● **Task details**: Find each line of the entries with the string "pixels", please, and copy it.

Document understanding data
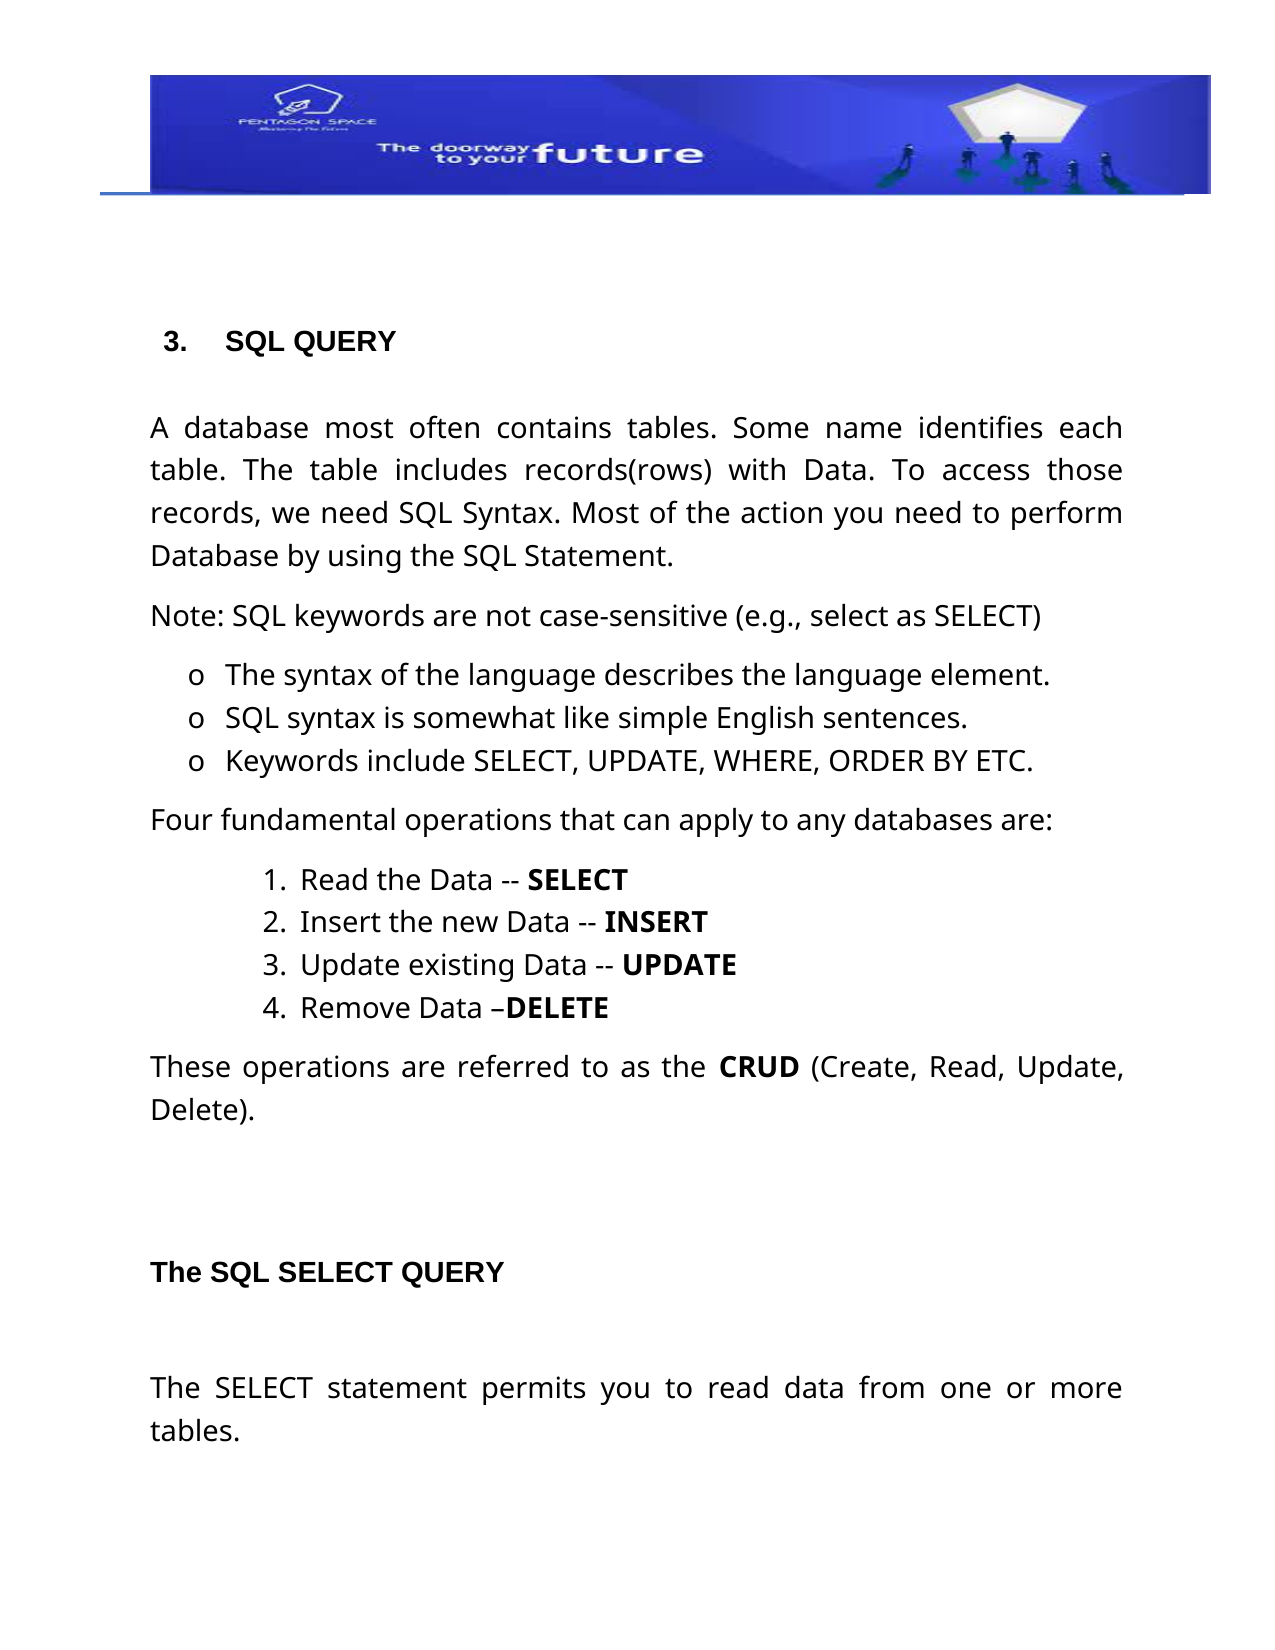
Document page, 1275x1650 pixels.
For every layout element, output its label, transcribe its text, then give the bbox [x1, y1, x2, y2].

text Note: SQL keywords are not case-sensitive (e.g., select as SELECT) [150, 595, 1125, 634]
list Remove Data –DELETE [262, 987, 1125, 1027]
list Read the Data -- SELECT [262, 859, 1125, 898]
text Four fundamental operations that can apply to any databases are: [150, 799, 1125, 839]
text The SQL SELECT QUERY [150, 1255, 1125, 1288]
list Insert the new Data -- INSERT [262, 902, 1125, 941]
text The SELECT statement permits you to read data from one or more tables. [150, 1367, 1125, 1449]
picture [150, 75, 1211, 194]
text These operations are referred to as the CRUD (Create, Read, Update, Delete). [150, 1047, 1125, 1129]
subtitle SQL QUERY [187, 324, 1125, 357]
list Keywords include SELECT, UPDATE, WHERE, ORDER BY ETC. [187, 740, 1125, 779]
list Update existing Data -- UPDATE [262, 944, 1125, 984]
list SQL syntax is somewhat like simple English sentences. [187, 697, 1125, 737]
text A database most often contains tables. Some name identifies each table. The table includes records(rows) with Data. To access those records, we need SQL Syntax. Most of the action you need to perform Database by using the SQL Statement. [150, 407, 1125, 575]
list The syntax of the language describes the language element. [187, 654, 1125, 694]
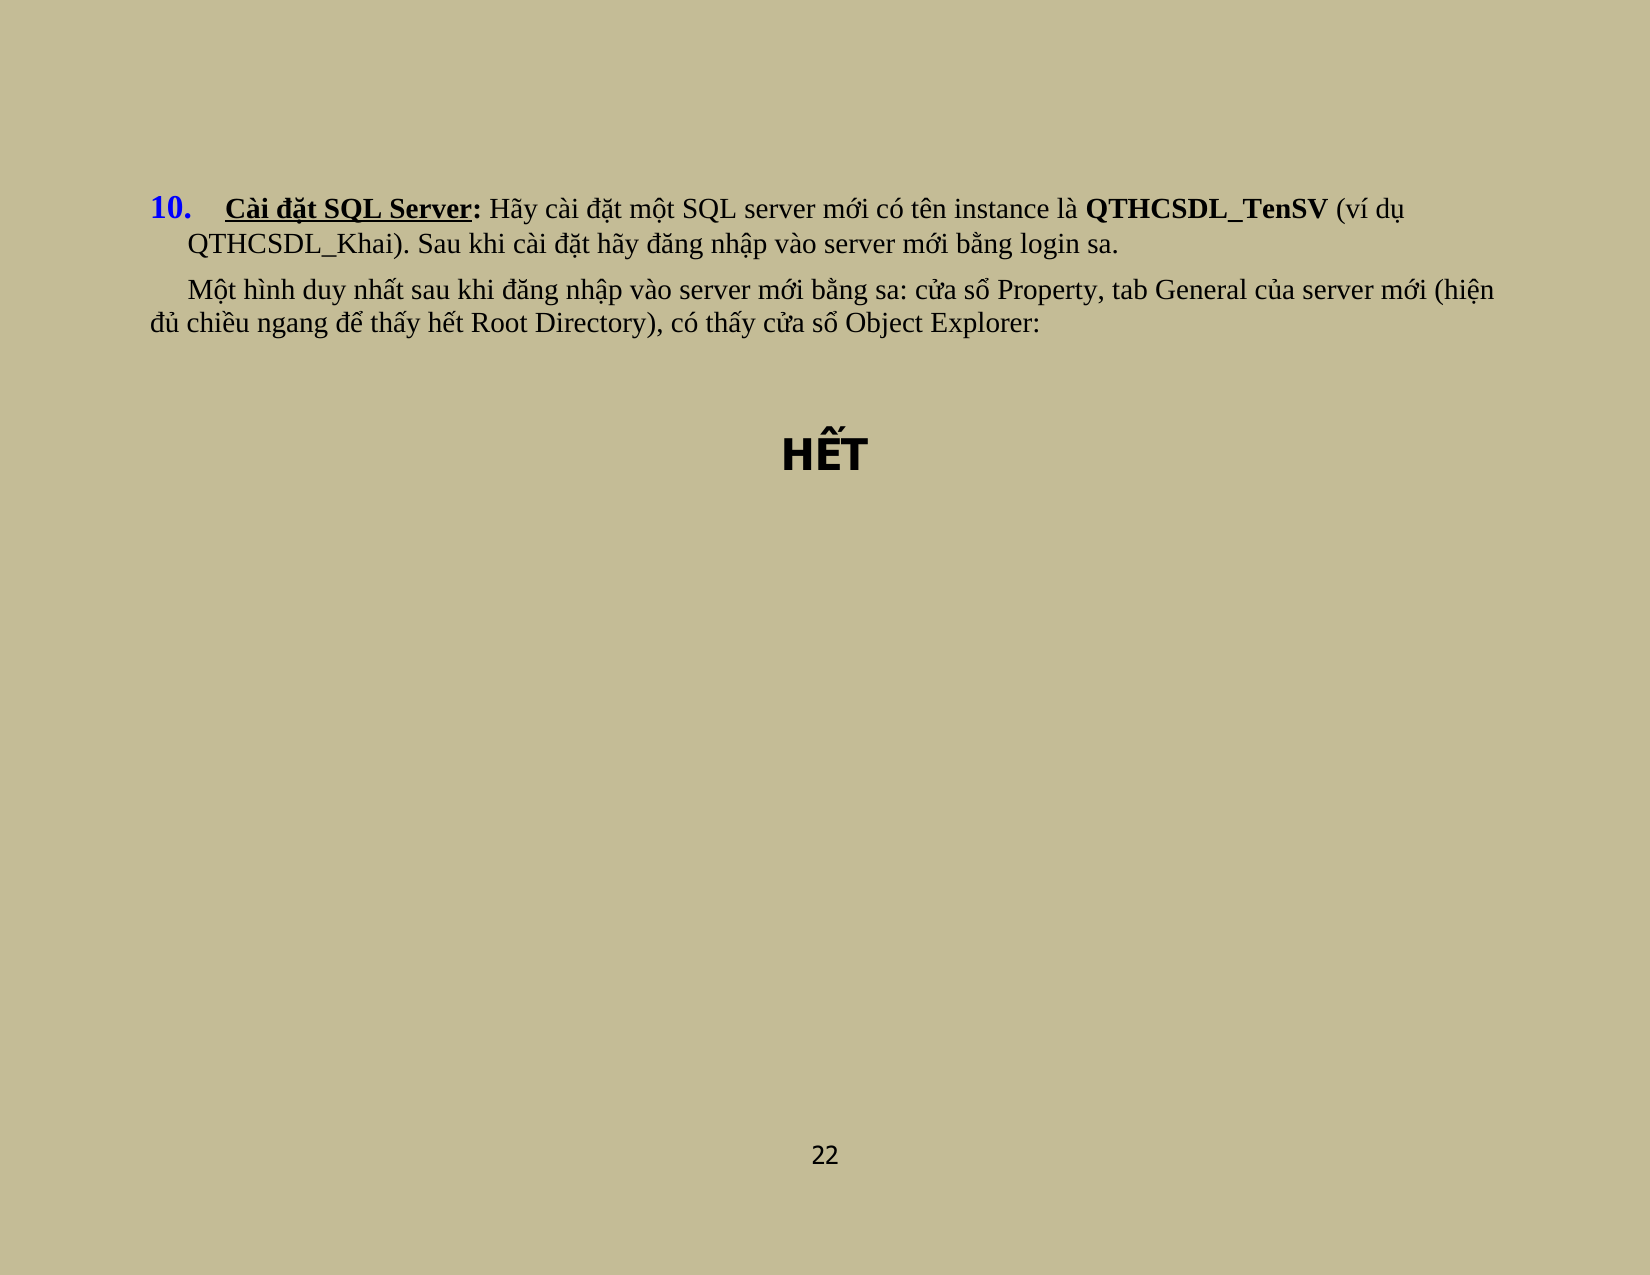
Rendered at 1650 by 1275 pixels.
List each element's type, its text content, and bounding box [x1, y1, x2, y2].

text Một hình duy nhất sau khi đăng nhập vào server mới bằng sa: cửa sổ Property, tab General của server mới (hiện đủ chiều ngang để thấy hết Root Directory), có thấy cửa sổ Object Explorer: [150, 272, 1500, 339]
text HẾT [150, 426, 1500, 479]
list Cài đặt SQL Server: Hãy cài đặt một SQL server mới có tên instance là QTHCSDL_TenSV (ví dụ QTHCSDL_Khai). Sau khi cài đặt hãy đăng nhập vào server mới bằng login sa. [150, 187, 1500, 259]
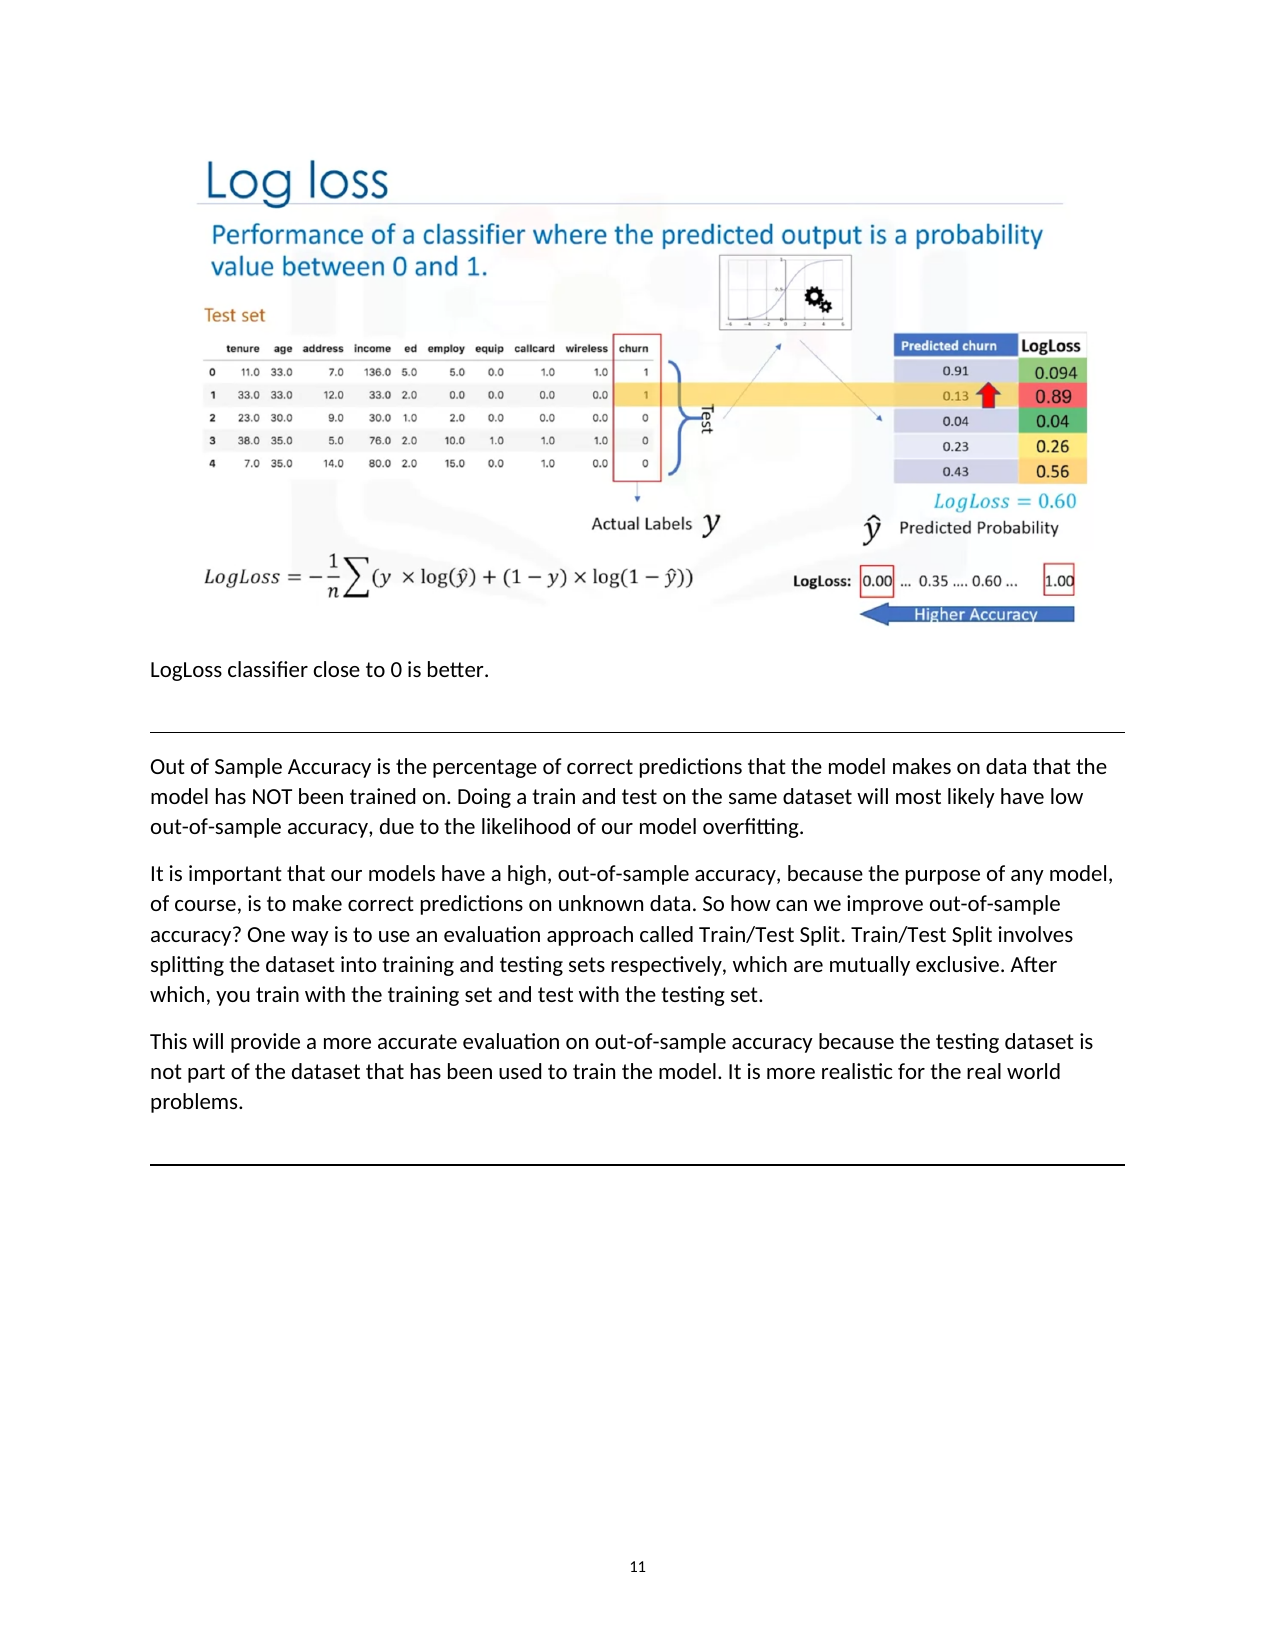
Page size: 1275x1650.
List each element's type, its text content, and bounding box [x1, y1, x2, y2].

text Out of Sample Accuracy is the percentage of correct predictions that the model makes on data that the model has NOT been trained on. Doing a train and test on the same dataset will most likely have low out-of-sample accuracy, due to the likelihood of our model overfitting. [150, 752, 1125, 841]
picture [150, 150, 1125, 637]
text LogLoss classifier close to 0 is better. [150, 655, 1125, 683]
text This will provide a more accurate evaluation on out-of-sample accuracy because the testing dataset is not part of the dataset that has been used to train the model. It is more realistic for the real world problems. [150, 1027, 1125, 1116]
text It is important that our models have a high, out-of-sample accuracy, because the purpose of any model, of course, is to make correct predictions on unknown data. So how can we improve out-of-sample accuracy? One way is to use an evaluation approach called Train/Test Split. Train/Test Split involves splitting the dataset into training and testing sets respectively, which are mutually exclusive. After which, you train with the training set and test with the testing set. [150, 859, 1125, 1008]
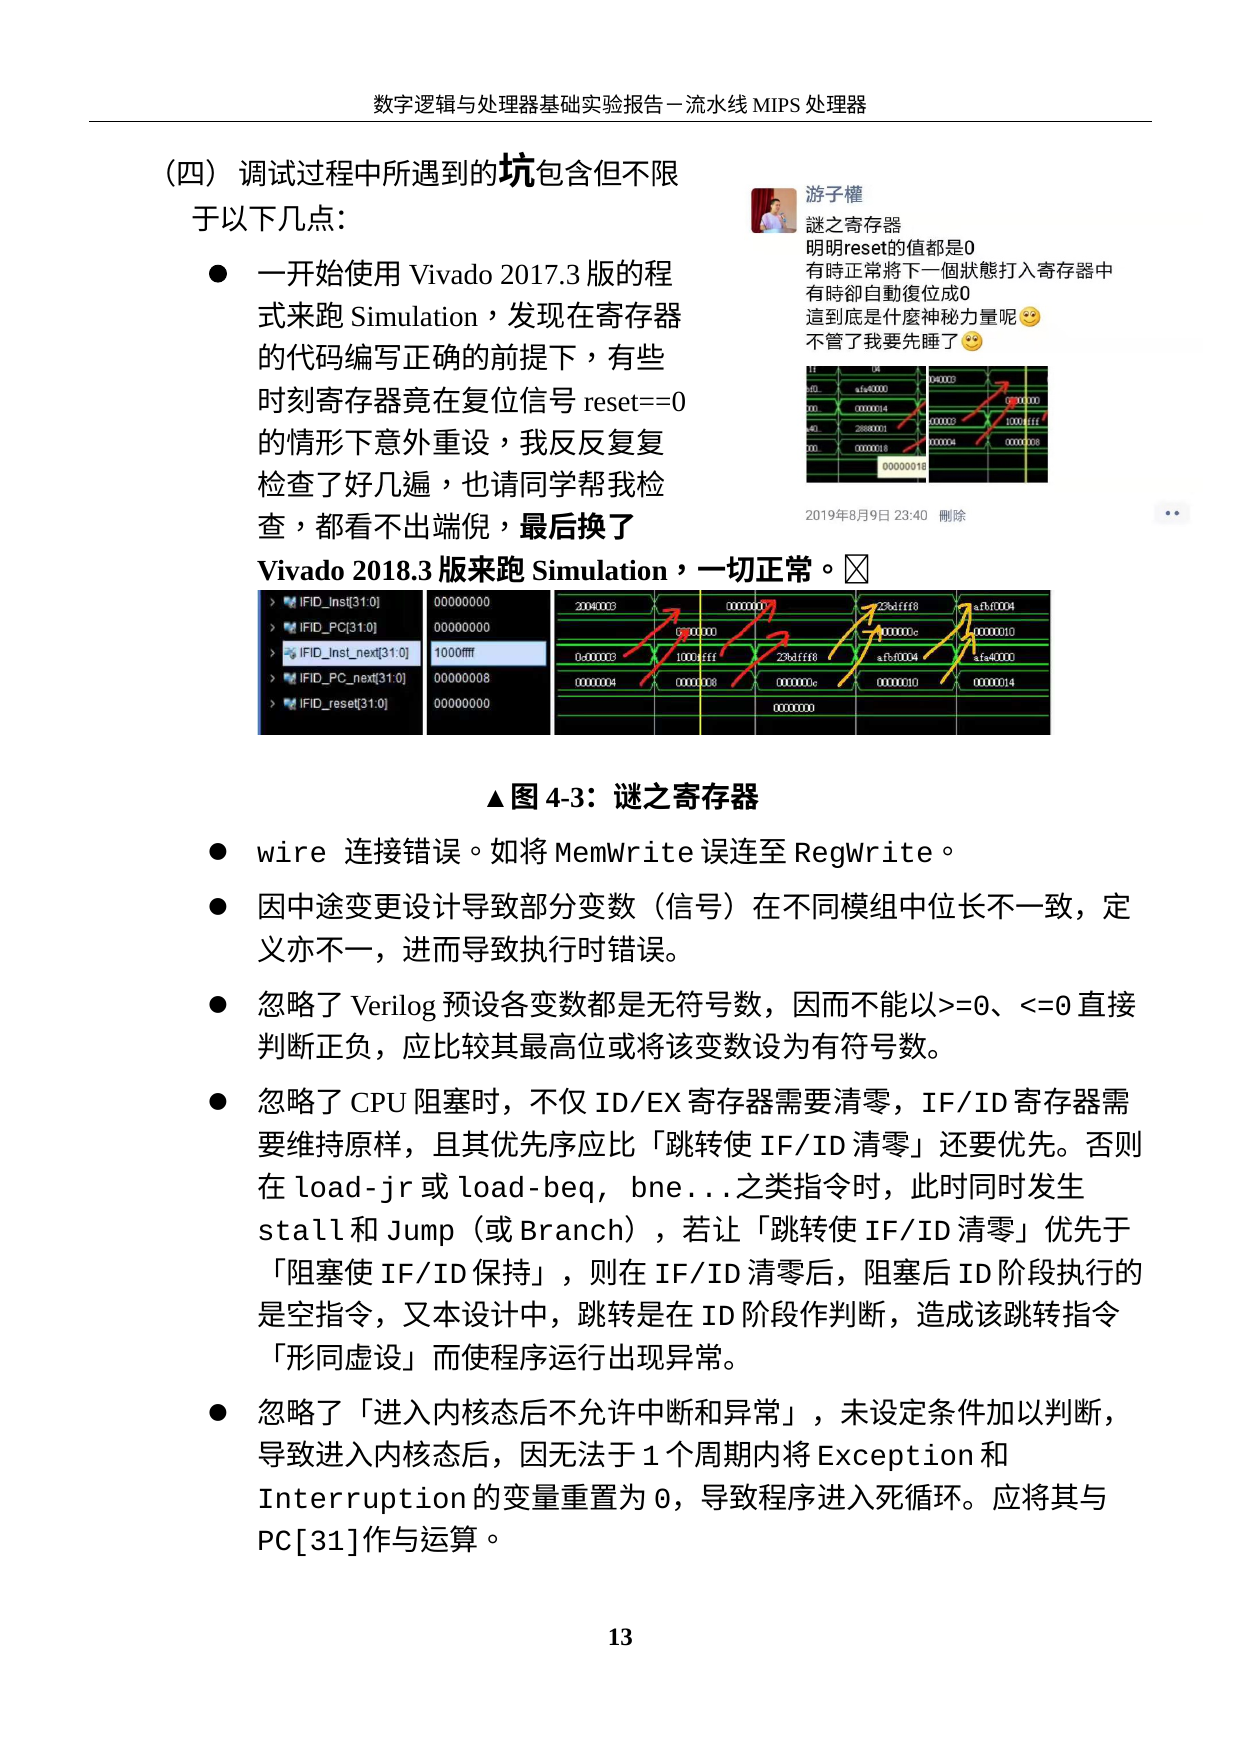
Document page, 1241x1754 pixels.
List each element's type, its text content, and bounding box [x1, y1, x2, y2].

● **Task solution**:
Document page, 1275x1650 pixels.
Rendered at 1650 by 1275 pixels.
Document page, 1241x1754 pixels.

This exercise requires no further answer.